Every year, the number of old men and women that are diagnosed with Alzheimer’s disease or dementia increases dramatically. While the doctors have not yet found an effective cure for this medical condition, the medical field is optimistic following a recent study that has delivered remarkable results.

A team of researchers at the Queensland Brain Institute led by Professor Jürgen Götz has discovered the benefits of ultrasound therapy in mice. It seems that exposure to this type of treatment restored old memories in the small rodents. It might not seem like a major medical breakthrough, but the doctors believe that this is a crucial step to finding a cure for Alzheimer’s disease in humans.

How ultrasound therapy works

Previous attempts to use ultrasound therapy on mice had been discarded because many scientists believe that this method would bring permanent damage to the brains of the subjects. After obtaining the necessary certifications for this study, Professor Götz and his team of researchers discovered that ultrasounds have beneficial effects on aging brains.

Researchers believe that memory loss associated with the aging process is produced by the reduction of the hippocampal structure, which is responsible for storing memories. The particular result of the Queensland Brain Institute study revealed that ultrasounds maintain the brain’s youth, and subsequently its size.

The financial importance of ultrasound therapy

Scientific studies have shown that the number of US residents who have Alzheimer’s disease increases with almost 1 million every year. Many doctors believe that by 2070, over 5% of the American population will struggle with this medical condition. This fact is worrying especially for the economy and the money invested in medicine.

Currently, Alzheimer’s disease is partially treated with drugs and antibodies. However, few patients can afford this treatment that varies between $20,000 and $120,000 per year. The researchers at Queensland Brain Institute consider that an eventual cure for dementia and memory loss using ultrasound therapy will reduce the costs drastically and become available for a large number of patients.

Earlier studies on Alzheimer’s disease

Professor Jürgen Götz and his team of scientists have dedicated many years of extensive medical research in the quest to find the ultimate cure for Alzheimer’s disease.

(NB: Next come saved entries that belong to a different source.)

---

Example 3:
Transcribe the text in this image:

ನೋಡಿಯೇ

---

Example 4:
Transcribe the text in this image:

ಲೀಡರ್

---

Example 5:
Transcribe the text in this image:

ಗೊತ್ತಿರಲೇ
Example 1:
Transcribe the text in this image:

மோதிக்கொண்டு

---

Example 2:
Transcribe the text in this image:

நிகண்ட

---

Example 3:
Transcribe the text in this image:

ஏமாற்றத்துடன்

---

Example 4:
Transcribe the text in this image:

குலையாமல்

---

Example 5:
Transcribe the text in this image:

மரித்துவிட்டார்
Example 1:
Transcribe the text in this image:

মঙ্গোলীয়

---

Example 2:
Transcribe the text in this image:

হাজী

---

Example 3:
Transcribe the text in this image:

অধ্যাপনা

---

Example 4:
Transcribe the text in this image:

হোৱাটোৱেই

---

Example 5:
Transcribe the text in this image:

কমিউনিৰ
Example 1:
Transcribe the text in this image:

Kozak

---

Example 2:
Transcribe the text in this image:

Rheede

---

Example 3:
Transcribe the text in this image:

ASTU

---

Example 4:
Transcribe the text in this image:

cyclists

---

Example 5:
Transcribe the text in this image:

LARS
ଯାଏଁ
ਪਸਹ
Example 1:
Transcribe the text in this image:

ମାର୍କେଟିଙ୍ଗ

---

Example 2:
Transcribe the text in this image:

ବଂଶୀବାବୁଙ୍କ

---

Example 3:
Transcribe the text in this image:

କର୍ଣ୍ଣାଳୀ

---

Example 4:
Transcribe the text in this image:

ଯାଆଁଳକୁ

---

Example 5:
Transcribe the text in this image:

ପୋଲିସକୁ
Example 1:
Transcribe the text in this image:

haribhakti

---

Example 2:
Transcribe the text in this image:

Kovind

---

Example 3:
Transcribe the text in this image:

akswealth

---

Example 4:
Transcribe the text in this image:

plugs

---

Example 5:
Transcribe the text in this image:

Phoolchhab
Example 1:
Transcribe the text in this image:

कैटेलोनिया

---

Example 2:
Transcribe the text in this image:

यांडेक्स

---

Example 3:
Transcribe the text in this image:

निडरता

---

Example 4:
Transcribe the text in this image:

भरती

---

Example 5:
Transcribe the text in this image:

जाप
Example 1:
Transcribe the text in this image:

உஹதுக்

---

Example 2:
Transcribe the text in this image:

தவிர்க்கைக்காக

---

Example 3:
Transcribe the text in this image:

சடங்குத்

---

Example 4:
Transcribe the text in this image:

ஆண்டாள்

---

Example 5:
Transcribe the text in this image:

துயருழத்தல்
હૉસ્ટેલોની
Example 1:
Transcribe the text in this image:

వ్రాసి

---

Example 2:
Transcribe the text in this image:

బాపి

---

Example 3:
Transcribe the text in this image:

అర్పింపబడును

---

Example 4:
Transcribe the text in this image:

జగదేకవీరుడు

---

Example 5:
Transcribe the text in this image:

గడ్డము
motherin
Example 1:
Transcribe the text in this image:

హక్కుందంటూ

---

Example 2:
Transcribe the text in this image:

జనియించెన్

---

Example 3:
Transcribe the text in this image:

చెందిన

Their efforts are easy to understand as almost 300,000 Australians are currently struggling with this condition, and their number is on a constant rise.

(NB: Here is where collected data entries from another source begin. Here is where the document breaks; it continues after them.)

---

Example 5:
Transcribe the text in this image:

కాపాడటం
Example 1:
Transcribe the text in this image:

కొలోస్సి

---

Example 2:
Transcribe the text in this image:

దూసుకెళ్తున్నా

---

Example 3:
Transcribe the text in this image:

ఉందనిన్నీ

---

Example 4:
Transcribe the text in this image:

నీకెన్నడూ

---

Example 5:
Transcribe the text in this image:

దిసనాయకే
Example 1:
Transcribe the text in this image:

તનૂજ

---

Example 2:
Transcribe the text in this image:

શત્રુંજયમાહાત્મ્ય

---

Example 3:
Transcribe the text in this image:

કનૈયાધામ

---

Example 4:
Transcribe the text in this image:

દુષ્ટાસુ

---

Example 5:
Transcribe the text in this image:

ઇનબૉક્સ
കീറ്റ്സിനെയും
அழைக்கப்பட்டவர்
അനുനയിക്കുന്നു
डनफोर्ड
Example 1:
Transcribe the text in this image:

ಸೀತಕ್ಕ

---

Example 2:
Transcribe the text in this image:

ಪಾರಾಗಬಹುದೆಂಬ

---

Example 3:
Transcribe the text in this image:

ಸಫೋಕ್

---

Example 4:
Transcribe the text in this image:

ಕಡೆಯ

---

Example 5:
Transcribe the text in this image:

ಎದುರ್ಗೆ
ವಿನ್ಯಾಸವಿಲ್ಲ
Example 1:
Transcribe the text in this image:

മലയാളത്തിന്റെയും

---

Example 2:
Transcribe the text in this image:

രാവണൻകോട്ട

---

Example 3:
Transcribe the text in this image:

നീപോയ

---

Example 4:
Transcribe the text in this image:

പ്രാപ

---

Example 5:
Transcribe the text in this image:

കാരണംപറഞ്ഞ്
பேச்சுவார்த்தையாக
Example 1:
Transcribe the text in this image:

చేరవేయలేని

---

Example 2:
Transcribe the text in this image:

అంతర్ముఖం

Previous medical research on Alzheimer’s disease and dementia was solely focused on medicinal drugs and the expansion of earlier studies, which advocated the use of chemical substances. The ultrasound therapy seems a much safer and healthier alternative to former remedies.

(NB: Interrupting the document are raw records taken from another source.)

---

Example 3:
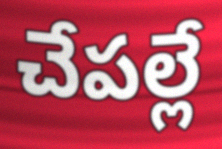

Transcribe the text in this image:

చేపల్లే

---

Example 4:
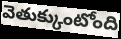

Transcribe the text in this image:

వెతుక్కుంటోంది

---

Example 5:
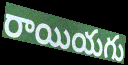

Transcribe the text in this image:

రాయియగు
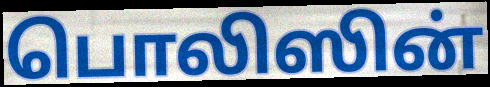
பொலிஸின்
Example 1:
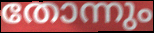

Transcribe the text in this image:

തോന്നും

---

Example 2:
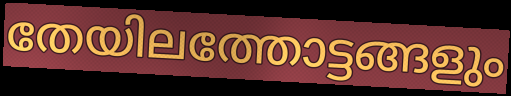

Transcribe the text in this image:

തേയിലത്തോട്ടങ്ങളും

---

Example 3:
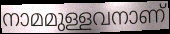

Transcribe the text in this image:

നാമമുള്ളവനാണ്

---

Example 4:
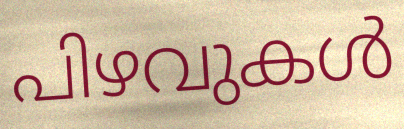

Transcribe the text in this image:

പിഴവുകൾ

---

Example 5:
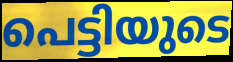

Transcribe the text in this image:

പെട്ടിയുടെ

What’s next for Alzheimer fighters?

Despite its recent success, the Queensland Brain Institute has publically announced that their research in finding the perfect treatment for Alzheimer’s disease is only just beginning. Next, the scientists want to test the ultrasound therapy on older specimens of lab rats to determine just how effective the method can become. Whatever the result will be, the fact that one of the humanity’s worse ailments is close to being cured is good enough news for millions of people out there.